___ Data provided

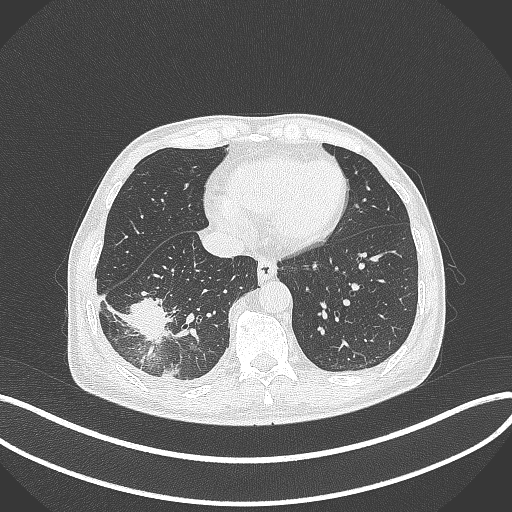
Chest CT, one axial slice. Slice 110 of 388 in the series (ordered by position). Reconstruction kernel B70f. 120 kVp. Lung window (W 1500 / L -600 HU). 1 mm slice thickness. 512 × 512 image matrix, field of view 400 × 400 mm. Male patient, age 64 years. From the clinical record (not read from this slice): clinical TNM (as recorded): T3 N0 M0; histopathological grade: G2-3.
Outlined on this slice (rectangle marked by the reading radiologist):
- lung tumour (recorded histology: adenocarcinoma): bounding box (x1, y1, x2, y2) in pixels: (121, 291, 176, 344)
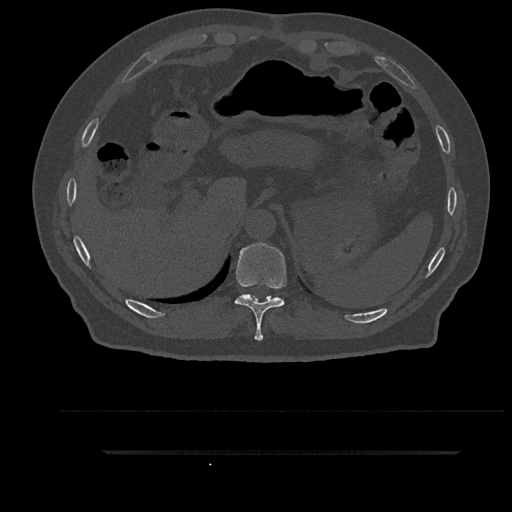
CT including the spine, one axial slice. Position 355 of 797 along the scan axis. Reconstruction kernel Br40s/3. 120 kVp. Bone window (W 1800 / L 400 HU). 0.5 mm slice thickness. 512 × 512 image matrix, field of view 432 × 432 mm. Male patient, age 63 years. From the clinical record (not read from this slice): primary cancer: renal.
Outlined on this slice (semi-automatic segmentation, software-assisted and operator-edited):
- T10 vertebra: bounding box [x1, y1, x2, y2] px = [235, 243, 287, 341]
- T11 vertebra: [244, 294, 278, 298]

______

▸ **Exercise prompt**:
Which lines of the entries above contain the word "From"? Copy each of them.

▸ **Your response**:
Chest CT, one axial slice. Slice 110 of 388 in the series (ordered by position). Reconstruction kernel B70f. 120 kVp. Lung window (W 1500 / L -600 HU). 1 mm slice thickness. 512 × 512 image matrix, field of view 400 × 400 mm. Male patient, age 64 years. From the clinical record (not read from this slice): clinical TNM (as recorded): T3 N0 M0; histopathological grade: G2-3.
CT including the spine, one axial slice. Position 355 of 797 along the scan axis. Reconstruction kernel Br40s/3. 120 kVp. Bone window (W 1800 / L 400 HU). 0.5 mm slice thickness. 512 × 512 image matrix, field of view 432 × 432 mm. Male patient, age 63 years. From the clinical record (not read from this slice): primary cancer: renal.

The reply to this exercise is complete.